Back then, I blogged a fair bit about running, and especially
about the mental connections I made among training, running,
teaching, and writing software. Alas, my running life
ended
rather
abruptly
when the ultimate effects of an old tennis injury became apparent
over a decade later.
October this year brought the tenth anniversary of
my final marathon,
a beautiful morning spent on the flat streets and trails of Des
Moines. Such a momentous anniversary deserved a celebration, or
at least a recollection in my blog. However, in the blur of my
fall semester, it blew right by me, much like the fastest runners
on the course that morning.
I did not completely forget the anniversary. Several months ago,
it came to mind, and at the time I made a mental note to write a
retrospective blog post. Few readers would care enough to read
such a post, but this would be for me, a way to remember so many
fond moments on the road and to mourn again, ever so briefly,
something I lost.
I should have set an alert in my calendar app.

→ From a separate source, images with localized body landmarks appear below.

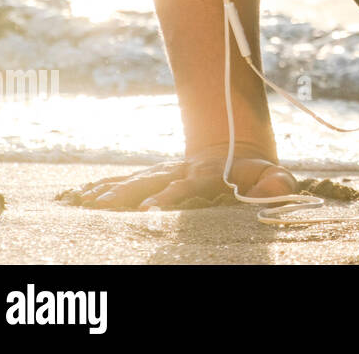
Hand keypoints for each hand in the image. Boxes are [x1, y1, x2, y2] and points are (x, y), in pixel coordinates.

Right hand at [61, 141, 298, 210]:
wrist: (236, 151)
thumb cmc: (257, 174)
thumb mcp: (272, 176)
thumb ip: (276, 183)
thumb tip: (277, 187)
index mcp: (208, 173)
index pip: (186, 185)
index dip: (168, 195)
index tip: (149, 208)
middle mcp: (181, 170)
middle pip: (151, 180)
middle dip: (127, 193)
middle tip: (104, 207)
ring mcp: (165, 172)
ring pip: (133, 180)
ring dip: (110, 191)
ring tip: (87, 202)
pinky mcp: (153, 177)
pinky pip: (124, 181)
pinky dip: (102, 186)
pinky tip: (81, 195)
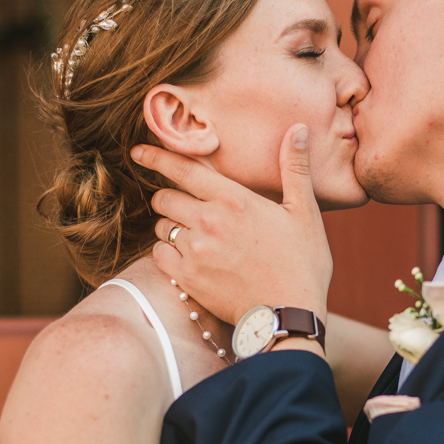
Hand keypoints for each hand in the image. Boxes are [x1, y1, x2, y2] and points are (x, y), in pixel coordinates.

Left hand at [136, 125, 332, 327]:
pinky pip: (159, 255)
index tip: (139, 151)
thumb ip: (294, 168)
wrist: (290, 314)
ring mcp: (195, 250)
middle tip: (185, 210)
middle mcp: (208, 221)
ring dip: (171, 228)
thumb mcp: (304, 212)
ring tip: (194, 239)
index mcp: (234, 199)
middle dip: (170, 200)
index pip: (183, 170)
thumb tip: (298, 129)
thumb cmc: (302, 264)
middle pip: (165, 198)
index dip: (157, 157)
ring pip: (162, 227)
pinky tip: (187, 259)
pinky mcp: (187, 277)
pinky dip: (168, 254)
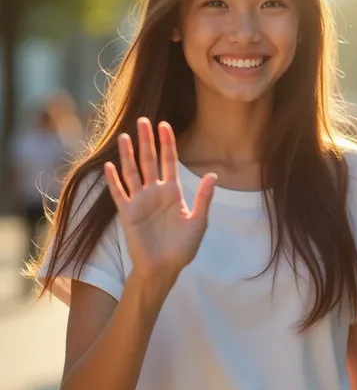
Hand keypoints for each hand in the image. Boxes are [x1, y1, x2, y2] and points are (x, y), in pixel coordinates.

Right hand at [104, 118, 215, 282]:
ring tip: (126, 137)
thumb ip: (203, 198)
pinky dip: (113, 180)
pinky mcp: (127, 213)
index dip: (167, 143)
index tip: (164, 125)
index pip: (169, 161)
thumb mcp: (198, 222)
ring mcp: (140, 202)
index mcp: (173, 192)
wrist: (164, 268)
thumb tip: (213, 175)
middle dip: (147, 141)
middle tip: (143, 121)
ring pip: (132, 172)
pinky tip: (109, 166)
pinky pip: (119, 193)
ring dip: (128, 155)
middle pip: (149, 161)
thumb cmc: (183, 248)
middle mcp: (155, 193)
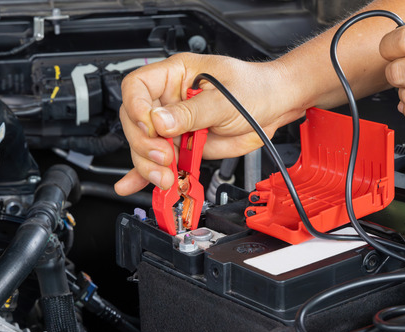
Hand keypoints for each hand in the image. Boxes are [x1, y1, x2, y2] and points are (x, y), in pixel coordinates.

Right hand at [115, 53, 303, 194]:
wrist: (273, 107)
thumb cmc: (253, 89)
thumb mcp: (223, 99)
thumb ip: (191, 112)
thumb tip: (160, 122)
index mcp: (175, 75)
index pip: (137, 87)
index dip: (137, 108)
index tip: (150, 127)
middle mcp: (169, 100)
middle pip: (135, 122)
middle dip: (145, 144)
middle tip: (164, 156)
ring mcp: (174, 125)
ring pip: (144, 146)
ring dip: (148, 165)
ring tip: (165, 176)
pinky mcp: (182, 147)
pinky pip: (157, 161)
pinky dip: (144, 174)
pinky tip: (131, 184)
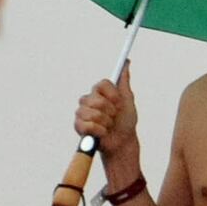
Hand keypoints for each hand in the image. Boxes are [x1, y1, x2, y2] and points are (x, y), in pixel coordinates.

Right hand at [73, 73, 140, 187]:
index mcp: (99, 92)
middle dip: (110, 111)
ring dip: (106, 122)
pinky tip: (102, 133)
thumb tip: (126, 63)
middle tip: (114, 116)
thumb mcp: (128, 100)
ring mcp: (82, 113)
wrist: (123, 142)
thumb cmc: (125, 121)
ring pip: (93, 113)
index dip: (112, 95)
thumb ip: (124, 82)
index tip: (118, 103)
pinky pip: (88, 125)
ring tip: (108, 126)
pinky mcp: (78, 126)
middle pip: (96, 99)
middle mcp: (88, 100)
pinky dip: (100, 131)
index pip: (101, 84)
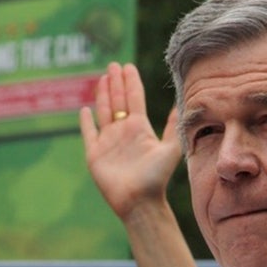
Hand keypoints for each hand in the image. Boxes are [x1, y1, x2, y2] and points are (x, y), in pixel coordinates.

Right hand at [79, 62, 180, 220]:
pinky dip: (86, 122)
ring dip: (102, 95)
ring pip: (103, 112)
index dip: (131, 82)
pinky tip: (84, 110)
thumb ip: (173, 127)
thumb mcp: (170, 149)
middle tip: (113, 65)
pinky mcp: (94, 154)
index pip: (134, 99)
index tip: (128, 66)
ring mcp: (108, 142)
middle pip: (117, 101)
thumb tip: (181, 104)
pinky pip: (88, 134)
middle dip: (115, 83)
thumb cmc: (156, 178)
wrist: (140, 201)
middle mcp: (123, 132)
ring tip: (103, 78)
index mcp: (140, 128)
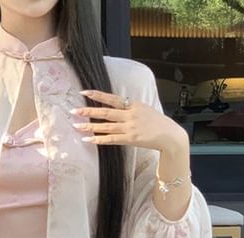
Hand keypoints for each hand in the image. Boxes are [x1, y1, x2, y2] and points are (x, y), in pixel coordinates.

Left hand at [70, 89, 188, 153]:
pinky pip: (111, 139)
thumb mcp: (144, 109)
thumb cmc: (156, 123)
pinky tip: (87, 140)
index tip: (84, 92)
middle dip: (88, 111)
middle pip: (105, 112)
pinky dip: (98, 139)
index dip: (97, 95)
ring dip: (89, 126)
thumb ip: (130, 108)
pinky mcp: (130, 139)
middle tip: (73, 110)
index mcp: (133, 104)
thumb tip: (116, 106)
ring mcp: (130, 127)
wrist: (169, 135)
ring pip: (105, 126)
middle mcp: (130, 115)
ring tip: (76, 126)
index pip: (112, 98)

If this were a wedding anniversary, a spouse might have reminded
me, but this was all on me. (I say "might" there because my own
spouse is not the sort to valorize anniversaries and birthdays.)
Like so much blogging not done in the last year or so, the post
I intended to write turned out to be vaporware.
Here, on a beautiful sunny morning seven weeks later, I don't feel
much need to write about that last marathon again. Running is no
longer a part of my day, my life, though occasionally it is still
part of my dreams
at night. Some days, I miss it more than others. Perhaps the
next time I feel that longing, I'll sit down immediately and write,
rather than plan to write some months on. That's the best way for
me to blog: to try to capture a thought or feeling in the moment
and make sense of it then.
On a completely unrelated note: While looking in my blog's image
library for the picture posted above, I realized that the date of
my last marathon, 10-20-2010, is a palindrome of sorts: 10 20 20 10.
I love to play with digits and feel no compulsion to hew closely
to dictionary definitions when it comes to the patterns I see.
Numbers offer small joys in most moments, if we let them.